Now it will be Red Sox management's turn to step up to the plate. Their rhetoric surrounding Bogaerts's future has changed considerably since the trade deadline, when chief baseball officer Chaim Bloom assured Bogaerts he would not be dealt. Manager Alex Cora has confidently expressed his belief that Bogaerts will remain his shortstop, while Bloom told WEEI's Rob Bradford that even though the 30-year-old Bogaerts has reached an age when normally a team would "get off the bus," his importance to the organization makes him an exception.
With holes to fill across the roster and as much money to spend as any team in baseball, the Red Sox can afford to extend Bogaerts and keep him in their uniform for the rest of his career.
Call it step one in putting this forgettable season behind us.
"This year has been extremely tough for me personally," Bogaerts said. "I've said it multiple times.
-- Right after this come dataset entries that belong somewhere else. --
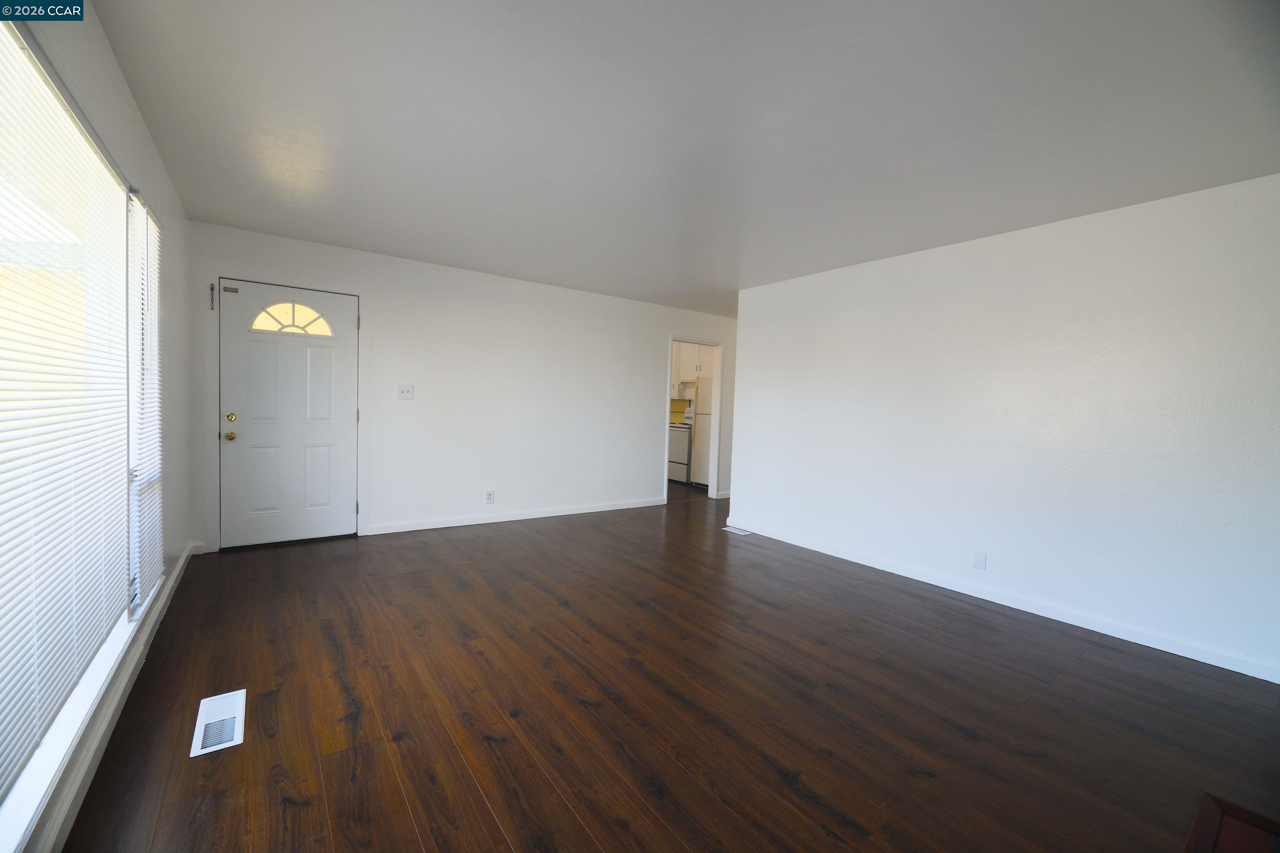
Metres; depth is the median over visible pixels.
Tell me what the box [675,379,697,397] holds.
range hood
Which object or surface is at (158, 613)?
baseboard
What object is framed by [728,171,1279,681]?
right wall
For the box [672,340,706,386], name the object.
kitchen cabinet
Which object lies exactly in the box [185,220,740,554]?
back wall
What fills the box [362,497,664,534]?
baseboard
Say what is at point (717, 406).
doorway frame
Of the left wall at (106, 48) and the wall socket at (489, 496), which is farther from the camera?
the wall socket at (489, 496)
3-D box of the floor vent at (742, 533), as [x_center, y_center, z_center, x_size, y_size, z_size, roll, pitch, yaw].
[0.978,1.044,4.978,0.139,0.008,0.300,0,3,-36]
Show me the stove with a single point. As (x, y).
(685, 453)
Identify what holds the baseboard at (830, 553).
attached to the right wall at (750, 493)
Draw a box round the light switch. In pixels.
[396,383,413,399]
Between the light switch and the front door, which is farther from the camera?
the light switch
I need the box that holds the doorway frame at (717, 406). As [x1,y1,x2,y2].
[662,335,724,500]
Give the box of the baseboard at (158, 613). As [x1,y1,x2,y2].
[27,546,196,852]
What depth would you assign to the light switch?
4.43 m
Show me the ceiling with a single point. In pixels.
(447, 257)
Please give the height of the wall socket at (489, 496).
0.119 m
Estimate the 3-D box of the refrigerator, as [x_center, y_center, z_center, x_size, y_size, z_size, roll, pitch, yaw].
[1.296,0.107,7.580,0.709,1.666,0.717,0,3,-36]
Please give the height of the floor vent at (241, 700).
0.008 m
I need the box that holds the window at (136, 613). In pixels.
[0,9,158,839]
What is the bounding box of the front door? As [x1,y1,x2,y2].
[217,278,358,549]
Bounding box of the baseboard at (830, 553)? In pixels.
[724,517,1279,683]
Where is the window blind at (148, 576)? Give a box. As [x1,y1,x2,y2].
[126,190,164,618]
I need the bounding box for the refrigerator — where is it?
[691,375,712,486]
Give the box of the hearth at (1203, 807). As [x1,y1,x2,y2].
[1182,792,1279,852]
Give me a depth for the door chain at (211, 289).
3.60 m
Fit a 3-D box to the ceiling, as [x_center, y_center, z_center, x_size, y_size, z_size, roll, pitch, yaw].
[0.939,-1.392,3.901,7.120,0.111,7.370,0,3,-36]
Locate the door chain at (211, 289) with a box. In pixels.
[209,282,216,310]
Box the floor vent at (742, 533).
[722,525,752,534]
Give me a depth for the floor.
2.01 m
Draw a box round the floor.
[55,484,1279,852]
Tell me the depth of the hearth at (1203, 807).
1.47 m
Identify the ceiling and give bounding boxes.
[82,0,1279,315]
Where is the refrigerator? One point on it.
(700, 466)
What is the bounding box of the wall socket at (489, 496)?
[485,490,494,502]
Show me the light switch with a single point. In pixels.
(401, 386)
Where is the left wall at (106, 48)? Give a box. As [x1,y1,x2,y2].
[1,0,197,852]
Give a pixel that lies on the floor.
(722, 543)
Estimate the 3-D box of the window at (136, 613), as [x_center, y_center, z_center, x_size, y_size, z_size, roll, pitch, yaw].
[-1.826,-0.046,1.589,0.147,1.963,2.379,0,3,-36]
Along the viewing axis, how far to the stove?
7.81 m
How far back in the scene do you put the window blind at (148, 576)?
2.28 m
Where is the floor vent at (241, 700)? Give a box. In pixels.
[190,688,246,757]
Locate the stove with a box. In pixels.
[667,414,692,483]

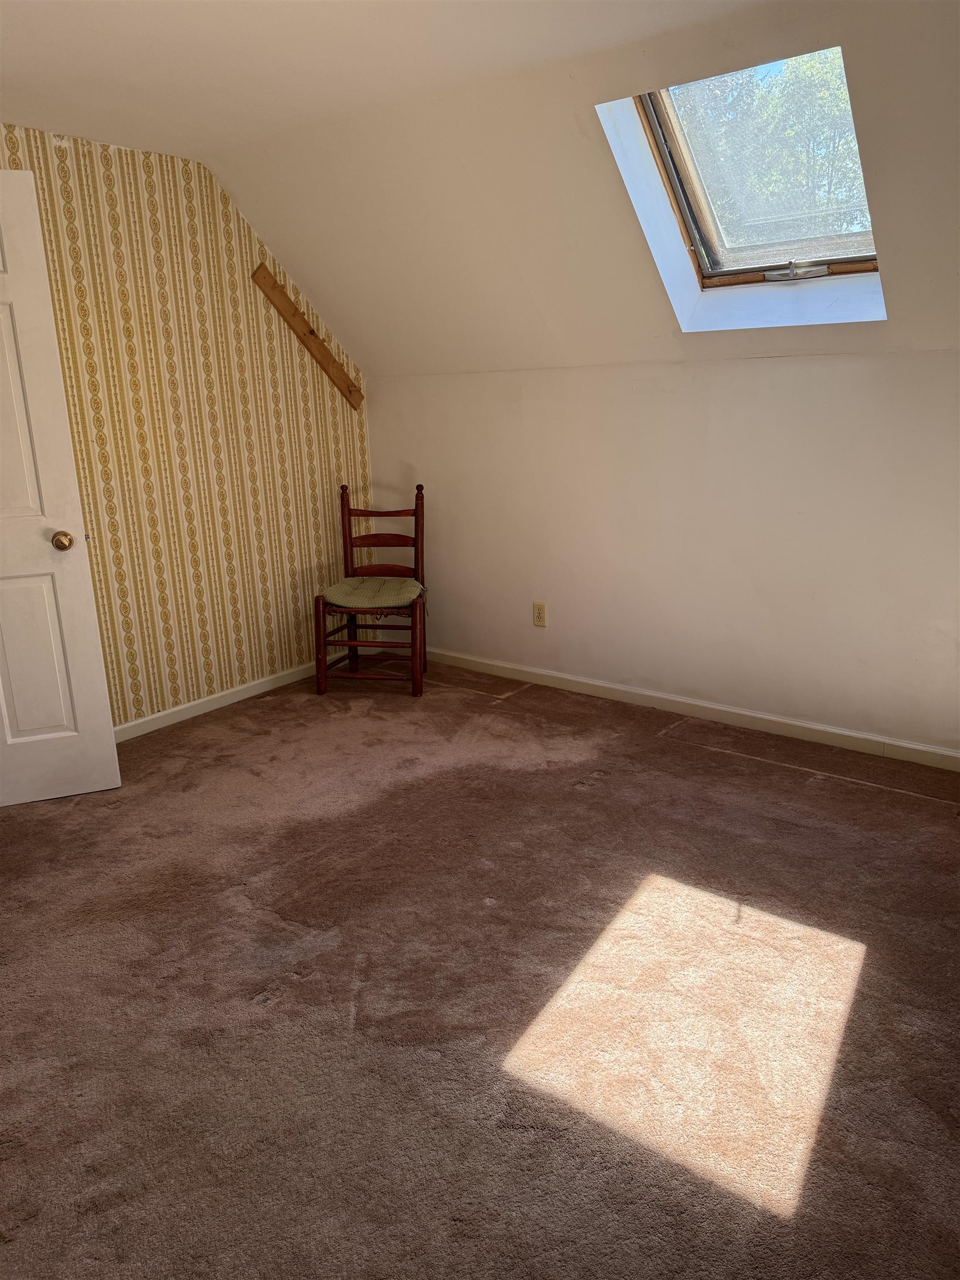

We haven't won many games this year, so that definitely didn't help. Just losing and a lot of uncertainty at the trade deadline. We were in there, we weren't, so there was a lot going on.
"Obviously the way I've been playing and the contract stuff and having to talk about it pretty much throughout the whole year, taking attention away from the team. If we were winning, I feel like it would have been much easier for me, but that's not the case, and I feel like that's how I have to handle it.
"It's a long season, man. A lot of guys in there that finished the season strong. A lot of guys that who knows what's going to happen with them also in our locker room with free agency and stuff like that. Guys who might come back, guys who won't, and you can ask anyone in there, they all enjoyed their time here and sometimes it can be a lot, but in the end it's about winning and the people appreciate that in this city, especially if they're doing a good job."